**Testo da leggere**

========================================================================

La nostra attenzione è rivolta alle quotidiane stragi in Iraq, dove la guerriglia cerca in ogno modo di impedire la normalizzazione del dopo-liberazione. Al Qaida, capi bastone come Al Sadr che tentano di inserirsi con le loro milizie nella divisione del potere, gli Ayatollah iraniani che allungano i tentacoli per condizionare il governo appena eletto, l'Iraq del dopo Saddam è l'esempio più rivelatore di quanto sia difficile riportare ordine in un paese senza ricorrere alla presenza di un nuovo dittatore dopo averne abbattuto il precedente. Ma nel Medio Oriente in ebollizione non esiste solo il problema Iraq. Sotto le ceneri, e non da ieri, cova il dramma dell'Arabia Saudita, un paese che potrebbe essere scosso nelle sue fondamenta da un giorno all'altro e travolto nella sua indubbia fragile stabilità.

========================================================================

**Blocco dati**
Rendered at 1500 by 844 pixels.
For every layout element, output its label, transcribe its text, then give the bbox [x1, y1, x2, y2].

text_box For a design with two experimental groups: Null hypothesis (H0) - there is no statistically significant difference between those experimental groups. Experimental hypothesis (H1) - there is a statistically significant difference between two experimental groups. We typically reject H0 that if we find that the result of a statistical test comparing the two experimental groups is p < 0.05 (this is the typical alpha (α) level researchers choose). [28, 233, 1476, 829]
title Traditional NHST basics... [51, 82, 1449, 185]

========================================================================

**Esercizio proposto 1**
Riporta il passo del testo sul Medio Oriente compreso tra "La nostra attenzione" e "indubbia fragile stabilità.", estremi inclusi.
**Esercizio proposto 2**
Prosegui il testo sul Medio Oriente a partire dalla sua ultima frase.

**Risposta corretta 1**
La nostra attenzione è rivolta alle quotidiane stragi in Iraq, dove la guerriglia cerca in ogno modo di impedire la normalizzazione del dopo-liberazione. Al Qaida, capi bastone come Al Sadr che tentano di inserirsi con le loro milizie nella divisione del potere, gli Ayatollah iraniani che allungano i tentacoli per condizionare il governo appena eletto, l'Iraq del dopo Saddam è l'esempio più rivelatore di quanto sia difficile riportare ordine in un paese senza ricorrere alla presenza di un nuovo dittatore dopo averne abbattuto il precedente. Ma nel Medio Oriente in ebollizione non esiste solo il problema Iraq. Sotto le ceneri, e non da ieri, cova il dramma dell'Arabia Saudita, un paese che potrebbe essere scosso nelle sue fondamenta da un giorno all'altro e travolto nella sua indubbia fragile stabilità.

**Risposta corretta 2**
Salvata da Bush padre durante la prima guerra del golfo dall'appetito smisurato di Saddam Hussein che, dopo il Kuweit, si apprestava ad invaderla, l'Arabia Saudita, invece di imboccare un graduale riformismo in senso occidentale, se non altro dopo aver sperimentato quanto gli altri satrapi arabi erano pericolosi per le deboli monarchie della regione, ha dimostrato di non aver capito la lezione. Dopo aver finanziato in ogni modo il terrorismo internazionale, in primis Bin Laden (cittadino saudita, non dimentichiamolo, come la maggior parte dei dirottatori dell' 11 settembre 2001), il regno wahabita si ritrova oggi a dover affrontare un terrorismo interno non meno pericoloso di quello che ha contribuito ad esportare.
L'equilibrio che aveva caratterizzato il regno saudita per 250 anni, un accordo tra il capo clan della dinastia Muhammad Ibn Saud e il fondatore del culto religioso Muhammad Ibn Abd al-Wahaab, era semplice: al primo gli affari dello stato, al secondo quelli religiosi. E cosi' fu per i loro discendenti fino ad oggi. Con il risultato paradossale, se paragonato ad altri stati musulmani o agli stessi emirati confinanti, che il Wahabismo ha prodotto un regime che definire medievale è poco. In Arabia Saudita, solo per fare un esempio, le donne non possono nemmeno guidare l'automobile e la Shaaria (legge religiosa) è applicata con una severità rigorosa.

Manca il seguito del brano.